Yes, that’s a good point. With a wide variation it might also be better to not interpolate surface normals between vertices.

I was wondering, what’s the solution to the further excercise? Is it correct, that the lightPos is constant for everey fragment, thus (in the vertex shader) we could calculate the distance by subtracting v_Position after transforming it to an eye space? And the distance, declared as varying, would be interpolated automatically?

Did I get that right? 😛

regards

Or, do we need the interpolated v_position, in which case this wouldnt work..?

It’s been a while, but basically anything that has a linear relationship can be safely calculated in the vertex shader and passed via a varying. For example, the distance has a linear relationship because it’s based on the position, and since we’re working with triangles, the position can always be interpolated linearly between two vertices.

Once you move into non-linear behavior, like exponential falloff, dot products and so forth, then it’s better to calculate these in the fragment shader, as linear interpolation of non-linear quantities can lead to artifacts.

Are you sure that is an accurate statement? I don’t think distance is linearly dependent on the interpolated positions, i.e. length(lerp(v1, v2, delta)) != lerp(d_v1, d_v2).

* length(lerp(v1, v2, delta)) != lerp(length(v1), length(v2), delta).

I actually don’t think that the answer to this question is “yes”:

“Could we calculate the distance in the vertex shader instead and simply pass that on to the pixel shader using linear interpolation via a varying?”

Imagine that the light source is positioned right on top of a triangle so that the distances to each vertex are same. In this case if we interpolate the distance we’ll get equal lighting for each fragment in the triangle. This is not right however because the light is closer to a point in the center of the triangle than it is to any vertex, thus, the center should be lit more intense.

* A (Light source)

B (vertex 1) *—– *——* C (vertex 2)

D (Center)

If length(AB) == length(AC) and we pass that into the fragment shader it will interpolate length(AD) == length(AB) == length(AC), which is obviously not correct.

it trimmed whitespaces and the diagram is broken, but hopefully the point is clear 🙁

That’s a really good point actually. Interpolating the distance would fail in this case and this is also why per-vertex lighting doesn’t look good when the light source is close to a large triangle. In this case could we still interpolate the -positions- and then calculate the distance to the interpolated position, or would you see an issue with that as well?

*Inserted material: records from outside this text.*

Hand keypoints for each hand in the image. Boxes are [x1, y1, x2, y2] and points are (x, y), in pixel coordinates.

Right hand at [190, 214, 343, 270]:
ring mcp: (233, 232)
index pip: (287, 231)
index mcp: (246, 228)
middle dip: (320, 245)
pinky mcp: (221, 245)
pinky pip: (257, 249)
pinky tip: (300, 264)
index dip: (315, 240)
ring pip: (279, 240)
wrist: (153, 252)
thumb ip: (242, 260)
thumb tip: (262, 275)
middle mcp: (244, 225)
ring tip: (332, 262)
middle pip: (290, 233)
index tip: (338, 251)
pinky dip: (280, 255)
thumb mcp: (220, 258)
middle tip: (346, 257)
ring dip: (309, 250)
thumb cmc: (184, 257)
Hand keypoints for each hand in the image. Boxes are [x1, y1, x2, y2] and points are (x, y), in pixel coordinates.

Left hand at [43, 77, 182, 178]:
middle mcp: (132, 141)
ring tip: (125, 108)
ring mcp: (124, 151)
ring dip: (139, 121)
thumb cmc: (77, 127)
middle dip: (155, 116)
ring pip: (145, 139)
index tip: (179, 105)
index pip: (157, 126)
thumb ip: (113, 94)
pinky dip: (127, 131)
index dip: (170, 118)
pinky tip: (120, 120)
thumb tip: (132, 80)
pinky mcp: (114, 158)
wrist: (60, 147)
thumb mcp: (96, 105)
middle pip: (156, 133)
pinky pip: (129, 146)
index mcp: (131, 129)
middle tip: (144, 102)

These are excellent tutorials, but where is the specular component!? This isn’t yet complete Phong shading. Other than that, excellent.

Yep, no specular component. That will be in a future lesson, or when I redo this lesson. 😉

These are perfectly paced lessons.

Hey I can´t get out why the lightpoint is moving / moving as it is. Please can anyone tell me. Probably something really easy, but really bothers me.